Scan the listing below for the word "Reference" and copy every line where it occurs.

----

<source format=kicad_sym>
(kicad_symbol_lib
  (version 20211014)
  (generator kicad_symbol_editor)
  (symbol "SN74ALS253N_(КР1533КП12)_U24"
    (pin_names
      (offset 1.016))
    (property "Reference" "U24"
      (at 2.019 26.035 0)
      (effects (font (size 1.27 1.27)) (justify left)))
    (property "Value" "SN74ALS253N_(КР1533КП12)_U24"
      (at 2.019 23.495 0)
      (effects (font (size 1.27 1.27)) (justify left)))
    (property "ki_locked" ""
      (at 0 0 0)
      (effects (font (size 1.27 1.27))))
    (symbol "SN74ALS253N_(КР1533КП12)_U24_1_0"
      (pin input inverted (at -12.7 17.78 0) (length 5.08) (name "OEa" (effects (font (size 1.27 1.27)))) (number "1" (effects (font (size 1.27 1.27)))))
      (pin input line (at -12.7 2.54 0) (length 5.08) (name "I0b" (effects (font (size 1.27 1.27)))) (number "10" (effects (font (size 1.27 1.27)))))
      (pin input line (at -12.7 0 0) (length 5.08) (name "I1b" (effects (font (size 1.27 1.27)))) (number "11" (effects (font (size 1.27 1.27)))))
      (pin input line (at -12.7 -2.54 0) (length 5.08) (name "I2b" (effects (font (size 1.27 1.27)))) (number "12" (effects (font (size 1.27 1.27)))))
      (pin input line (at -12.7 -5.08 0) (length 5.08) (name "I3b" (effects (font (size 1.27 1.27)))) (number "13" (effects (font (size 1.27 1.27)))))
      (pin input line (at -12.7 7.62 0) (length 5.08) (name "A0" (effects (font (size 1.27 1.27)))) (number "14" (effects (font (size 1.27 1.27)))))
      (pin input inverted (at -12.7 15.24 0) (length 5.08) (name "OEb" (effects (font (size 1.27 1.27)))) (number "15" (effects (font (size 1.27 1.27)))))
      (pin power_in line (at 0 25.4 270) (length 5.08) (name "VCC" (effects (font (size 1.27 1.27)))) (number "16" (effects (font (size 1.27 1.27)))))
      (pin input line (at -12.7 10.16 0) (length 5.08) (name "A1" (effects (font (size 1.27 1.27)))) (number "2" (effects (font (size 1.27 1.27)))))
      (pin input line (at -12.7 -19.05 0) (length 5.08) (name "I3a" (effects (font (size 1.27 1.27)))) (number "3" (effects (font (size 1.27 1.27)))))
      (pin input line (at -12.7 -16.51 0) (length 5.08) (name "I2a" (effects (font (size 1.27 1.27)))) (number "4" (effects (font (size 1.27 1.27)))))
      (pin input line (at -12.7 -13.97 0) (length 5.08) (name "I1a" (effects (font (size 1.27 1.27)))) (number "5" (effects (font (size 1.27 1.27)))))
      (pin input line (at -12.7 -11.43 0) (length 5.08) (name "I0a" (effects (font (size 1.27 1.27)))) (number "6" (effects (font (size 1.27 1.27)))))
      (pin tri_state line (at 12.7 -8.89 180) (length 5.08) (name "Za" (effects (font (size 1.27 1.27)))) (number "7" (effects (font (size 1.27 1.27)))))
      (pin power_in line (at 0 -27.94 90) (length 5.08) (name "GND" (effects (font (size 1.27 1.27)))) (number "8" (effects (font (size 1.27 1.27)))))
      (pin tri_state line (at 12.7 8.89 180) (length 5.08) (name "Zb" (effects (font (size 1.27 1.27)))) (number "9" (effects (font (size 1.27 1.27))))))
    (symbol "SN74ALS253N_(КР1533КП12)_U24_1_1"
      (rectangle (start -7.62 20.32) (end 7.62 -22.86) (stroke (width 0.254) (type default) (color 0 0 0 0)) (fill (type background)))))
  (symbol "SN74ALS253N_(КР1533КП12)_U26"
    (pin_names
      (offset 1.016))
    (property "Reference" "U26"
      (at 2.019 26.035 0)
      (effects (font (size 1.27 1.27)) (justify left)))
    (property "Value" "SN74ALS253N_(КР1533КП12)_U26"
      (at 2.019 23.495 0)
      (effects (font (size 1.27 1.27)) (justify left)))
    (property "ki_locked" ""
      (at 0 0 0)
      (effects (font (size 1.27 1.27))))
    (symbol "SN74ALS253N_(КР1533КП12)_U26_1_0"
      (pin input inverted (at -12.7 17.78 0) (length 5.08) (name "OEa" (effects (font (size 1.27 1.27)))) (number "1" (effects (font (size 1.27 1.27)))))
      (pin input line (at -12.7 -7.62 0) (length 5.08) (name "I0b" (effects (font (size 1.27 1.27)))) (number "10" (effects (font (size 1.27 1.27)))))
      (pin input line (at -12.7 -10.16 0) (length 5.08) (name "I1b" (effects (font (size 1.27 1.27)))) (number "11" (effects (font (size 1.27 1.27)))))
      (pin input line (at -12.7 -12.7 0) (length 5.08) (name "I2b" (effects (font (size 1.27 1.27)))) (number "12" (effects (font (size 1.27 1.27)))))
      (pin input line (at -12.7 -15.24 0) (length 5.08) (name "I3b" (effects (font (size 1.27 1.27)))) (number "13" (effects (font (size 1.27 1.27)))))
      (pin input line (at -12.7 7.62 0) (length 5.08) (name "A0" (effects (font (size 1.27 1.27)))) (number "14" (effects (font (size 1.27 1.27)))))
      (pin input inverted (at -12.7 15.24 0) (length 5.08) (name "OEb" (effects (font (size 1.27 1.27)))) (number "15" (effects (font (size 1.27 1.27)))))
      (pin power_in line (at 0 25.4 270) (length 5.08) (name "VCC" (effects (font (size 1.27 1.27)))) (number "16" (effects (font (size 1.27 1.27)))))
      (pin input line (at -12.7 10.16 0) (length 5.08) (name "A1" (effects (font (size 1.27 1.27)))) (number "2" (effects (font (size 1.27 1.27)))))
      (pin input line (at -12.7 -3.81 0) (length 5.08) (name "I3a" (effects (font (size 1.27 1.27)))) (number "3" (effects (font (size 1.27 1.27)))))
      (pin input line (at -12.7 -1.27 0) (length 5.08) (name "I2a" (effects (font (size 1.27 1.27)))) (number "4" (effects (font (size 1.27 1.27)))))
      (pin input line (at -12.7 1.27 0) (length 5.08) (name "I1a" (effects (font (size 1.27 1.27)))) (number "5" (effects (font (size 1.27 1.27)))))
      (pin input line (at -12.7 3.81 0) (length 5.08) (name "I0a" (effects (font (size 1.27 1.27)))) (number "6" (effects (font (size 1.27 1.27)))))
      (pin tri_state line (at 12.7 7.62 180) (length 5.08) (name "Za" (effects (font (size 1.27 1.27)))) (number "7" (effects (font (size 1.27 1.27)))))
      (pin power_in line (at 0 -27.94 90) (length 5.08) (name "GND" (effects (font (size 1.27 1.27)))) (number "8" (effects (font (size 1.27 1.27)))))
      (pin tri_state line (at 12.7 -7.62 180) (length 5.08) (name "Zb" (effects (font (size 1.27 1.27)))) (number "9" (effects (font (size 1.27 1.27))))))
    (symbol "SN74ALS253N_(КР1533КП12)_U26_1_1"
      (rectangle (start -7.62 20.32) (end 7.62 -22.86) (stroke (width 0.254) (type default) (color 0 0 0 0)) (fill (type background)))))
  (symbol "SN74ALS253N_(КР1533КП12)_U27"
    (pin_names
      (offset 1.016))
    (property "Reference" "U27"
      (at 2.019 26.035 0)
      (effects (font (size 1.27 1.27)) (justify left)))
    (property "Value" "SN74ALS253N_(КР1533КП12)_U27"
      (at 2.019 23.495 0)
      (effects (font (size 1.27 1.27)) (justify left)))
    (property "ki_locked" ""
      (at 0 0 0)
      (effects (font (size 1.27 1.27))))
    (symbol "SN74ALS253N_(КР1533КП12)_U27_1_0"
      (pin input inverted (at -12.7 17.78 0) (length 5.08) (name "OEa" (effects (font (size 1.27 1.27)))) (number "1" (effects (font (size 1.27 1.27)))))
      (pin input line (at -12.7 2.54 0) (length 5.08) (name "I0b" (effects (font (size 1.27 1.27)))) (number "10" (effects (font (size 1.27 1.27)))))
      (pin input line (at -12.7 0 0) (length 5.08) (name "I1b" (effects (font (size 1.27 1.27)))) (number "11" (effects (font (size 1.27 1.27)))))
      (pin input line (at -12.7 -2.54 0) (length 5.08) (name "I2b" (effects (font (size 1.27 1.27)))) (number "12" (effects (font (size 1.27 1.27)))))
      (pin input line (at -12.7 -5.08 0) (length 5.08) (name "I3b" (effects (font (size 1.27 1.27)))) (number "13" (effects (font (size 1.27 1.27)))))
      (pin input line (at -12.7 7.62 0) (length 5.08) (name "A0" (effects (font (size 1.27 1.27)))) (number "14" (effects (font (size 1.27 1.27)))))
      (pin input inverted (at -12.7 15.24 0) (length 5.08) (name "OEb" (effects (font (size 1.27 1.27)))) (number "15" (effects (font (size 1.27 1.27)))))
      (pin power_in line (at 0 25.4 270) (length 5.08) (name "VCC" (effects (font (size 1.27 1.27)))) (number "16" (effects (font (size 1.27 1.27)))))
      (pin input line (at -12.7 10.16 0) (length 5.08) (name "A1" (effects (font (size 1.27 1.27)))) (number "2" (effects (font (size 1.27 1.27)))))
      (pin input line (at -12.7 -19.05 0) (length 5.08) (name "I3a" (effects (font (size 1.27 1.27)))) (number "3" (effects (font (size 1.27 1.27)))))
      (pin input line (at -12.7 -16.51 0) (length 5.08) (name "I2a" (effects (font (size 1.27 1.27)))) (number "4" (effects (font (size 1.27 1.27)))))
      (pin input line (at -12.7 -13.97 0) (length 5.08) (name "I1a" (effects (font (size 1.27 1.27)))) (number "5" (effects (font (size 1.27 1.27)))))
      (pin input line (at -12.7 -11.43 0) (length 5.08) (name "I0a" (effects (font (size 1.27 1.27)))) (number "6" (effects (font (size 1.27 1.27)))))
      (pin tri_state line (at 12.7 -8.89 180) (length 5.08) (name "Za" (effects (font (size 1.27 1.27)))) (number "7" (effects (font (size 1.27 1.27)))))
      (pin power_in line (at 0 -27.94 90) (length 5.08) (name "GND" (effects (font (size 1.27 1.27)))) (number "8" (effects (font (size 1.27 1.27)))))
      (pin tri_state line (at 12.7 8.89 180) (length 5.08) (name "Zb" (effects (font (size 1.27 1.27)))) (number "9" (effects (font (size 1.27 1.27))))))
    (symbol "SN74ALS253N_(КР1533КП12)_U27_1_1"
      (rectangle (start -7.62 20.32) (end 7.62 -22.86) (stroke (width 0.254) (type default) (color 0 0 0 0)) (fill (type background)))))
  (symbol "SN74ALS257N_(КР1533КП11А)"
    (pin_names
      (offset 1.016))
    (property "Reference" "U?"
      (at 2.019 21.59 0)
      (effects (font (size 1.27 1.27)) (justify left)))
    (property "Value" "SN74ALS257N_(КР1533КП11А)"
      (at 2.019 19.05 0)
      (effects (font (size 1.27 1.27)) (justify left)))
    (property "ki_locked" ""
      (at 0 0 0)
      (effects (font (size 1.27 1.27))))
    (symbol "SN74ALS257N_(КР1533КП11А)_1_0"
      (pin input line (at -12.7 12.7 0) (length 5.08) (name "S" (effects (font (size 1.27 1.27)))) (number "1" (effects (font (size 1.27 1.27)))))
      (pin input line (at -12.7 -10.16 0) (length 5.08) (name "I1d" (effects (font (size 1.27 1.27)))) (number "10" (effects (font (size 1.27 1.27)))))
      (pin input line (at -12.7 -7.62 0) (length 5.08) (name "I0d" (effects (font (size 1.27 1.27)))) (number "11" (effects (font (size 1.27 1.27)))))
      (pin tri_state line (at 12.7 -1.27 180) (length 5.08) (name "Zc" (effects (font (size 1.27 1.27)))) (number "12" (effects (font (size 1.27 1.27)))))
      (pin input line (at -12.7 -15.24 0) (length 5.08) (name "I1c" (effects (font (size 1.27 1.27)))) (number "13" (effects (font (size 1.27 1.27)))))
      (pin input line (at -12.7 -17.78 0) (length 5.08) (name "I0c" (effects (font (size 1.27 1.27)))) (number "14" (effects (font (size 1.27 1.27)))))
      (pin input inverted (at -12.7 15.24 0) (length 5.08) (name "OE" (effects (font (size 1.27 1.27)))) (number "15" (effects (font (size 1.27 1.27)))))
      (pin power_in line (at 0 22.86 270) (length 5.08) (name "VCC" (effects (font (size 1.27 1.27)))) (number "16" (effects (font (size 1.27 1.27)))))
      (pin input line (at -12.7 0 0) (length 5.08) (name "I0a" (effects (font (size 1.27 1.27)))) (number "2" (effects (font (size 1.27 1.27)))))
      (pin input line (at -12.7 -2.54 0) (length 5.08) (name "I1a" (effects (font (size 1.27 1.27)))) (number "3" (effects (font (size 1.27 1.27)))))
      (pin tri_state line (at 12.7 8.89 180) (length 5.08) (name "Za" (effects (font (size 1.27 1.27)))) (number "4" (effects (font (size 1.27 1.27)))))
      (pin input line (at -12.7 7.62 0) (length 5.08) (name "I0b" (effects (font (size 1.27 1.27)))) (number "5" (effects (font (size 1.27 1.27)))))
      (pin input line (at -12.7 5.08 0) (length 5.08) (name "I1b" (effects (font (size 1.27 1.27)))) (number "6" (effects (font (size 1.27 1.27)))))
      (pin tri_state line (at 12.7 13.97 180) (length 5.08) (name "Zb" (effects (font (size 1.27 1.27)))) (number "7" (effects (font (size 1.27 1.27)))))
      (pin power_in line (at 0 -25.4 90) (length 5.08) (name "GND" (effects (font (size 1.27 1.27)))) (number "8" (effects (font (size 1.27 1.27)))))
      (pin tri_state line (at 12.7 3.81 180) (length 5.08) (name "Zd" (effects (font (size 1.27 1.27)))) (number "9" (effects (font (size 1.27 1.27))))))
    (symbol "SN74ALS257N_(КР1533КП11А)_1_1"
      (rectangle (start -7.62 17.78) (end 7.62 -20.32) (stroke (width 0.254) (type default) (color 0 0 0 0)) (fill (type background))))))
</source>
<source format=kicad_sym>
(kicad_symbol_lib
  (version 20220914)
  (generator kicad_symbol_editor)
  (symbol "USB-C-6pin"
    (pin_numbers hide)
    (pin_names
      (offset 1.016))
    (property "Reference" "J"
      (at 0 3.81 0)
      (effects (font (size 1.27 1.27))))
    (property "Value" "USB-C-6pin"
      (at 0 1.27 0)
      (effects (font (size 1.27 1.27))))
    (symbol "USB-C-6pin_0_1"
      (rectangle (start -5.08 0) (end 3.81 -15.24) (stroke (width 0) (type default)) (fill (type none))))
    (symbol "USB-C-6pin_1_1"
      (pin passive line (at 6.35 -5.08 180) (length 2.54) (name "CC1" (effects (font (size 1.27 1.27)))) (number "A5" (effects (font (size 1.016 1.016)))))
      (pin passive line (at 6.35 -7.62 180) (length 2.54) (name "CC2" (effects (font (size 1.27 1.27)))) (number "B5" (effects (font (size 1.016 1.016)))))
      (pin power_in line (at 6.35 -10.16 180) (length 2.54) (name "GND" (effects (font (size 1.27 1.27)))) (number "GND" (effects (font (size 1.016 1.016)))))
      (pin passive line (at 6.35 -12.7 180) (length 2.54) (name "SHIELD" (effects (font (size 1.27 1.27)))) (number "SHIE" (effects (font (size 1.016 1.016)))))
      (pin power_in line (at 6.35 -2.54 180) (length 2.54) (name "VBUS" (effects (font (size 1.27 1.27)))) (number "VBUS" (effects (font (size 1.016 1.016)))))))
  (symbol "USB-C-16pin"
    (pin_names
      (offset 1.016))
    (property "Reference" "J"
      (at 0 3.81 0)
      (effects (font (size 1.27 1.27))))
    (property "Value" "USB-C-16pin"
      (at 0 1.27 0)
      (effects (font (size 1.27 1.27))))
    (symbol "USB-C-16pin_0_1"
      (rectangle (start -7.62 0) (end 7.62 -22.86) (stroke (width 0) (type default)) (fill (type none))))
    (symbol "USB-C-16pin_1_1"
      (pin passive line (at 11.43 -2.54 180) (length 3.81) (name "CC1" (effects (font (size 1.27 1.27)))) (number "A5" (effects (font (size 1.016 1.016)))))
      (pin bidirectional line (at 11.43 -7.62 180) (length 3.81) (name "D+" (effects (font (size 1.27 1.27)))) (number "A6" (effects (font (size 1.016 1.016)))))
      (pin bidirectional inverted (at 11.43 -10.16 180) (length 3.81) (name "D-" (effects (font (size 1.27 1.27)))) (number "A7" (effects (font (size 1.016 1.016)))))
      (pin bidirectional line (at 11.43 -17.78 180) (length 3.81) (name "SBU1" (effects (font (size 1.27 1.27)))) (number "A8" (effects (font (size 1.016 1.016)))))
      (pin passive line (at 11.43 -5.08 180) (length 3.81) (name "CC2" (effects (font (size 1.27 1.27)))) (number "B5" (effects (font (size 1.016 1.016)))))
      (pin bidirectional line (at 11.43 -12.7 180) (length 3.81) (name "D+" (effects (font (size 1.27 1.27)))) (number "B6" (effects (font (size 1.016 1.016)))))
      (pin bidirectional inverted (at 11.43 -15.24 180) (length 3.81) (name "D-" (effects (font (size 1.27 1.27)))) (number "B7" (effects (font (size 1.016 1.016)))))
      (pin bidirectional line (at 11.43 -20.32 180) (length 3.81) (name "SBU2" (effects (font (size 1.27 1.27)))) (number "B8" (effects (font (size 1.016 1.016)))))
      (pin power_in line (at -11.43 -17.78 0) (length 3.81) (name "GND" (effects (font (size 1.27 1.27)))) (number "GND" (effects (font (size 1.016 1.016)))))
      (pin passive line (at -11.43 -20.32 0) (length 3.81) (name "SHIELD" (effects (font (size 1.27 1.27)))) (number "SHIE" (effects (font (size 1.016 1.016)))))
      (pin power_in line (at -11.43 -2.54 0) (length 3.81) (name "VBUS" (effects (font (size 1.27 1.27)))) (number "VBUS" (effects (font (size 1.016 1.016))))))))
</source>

----

- [Result of this exercise]:
    (property "Reference" "U24"
    (property "Reference" "U26"
    (property "Reference" "U27"
    (property "Reference" "U?"
    (property "Reference" "J"
    (property "Reference" "J"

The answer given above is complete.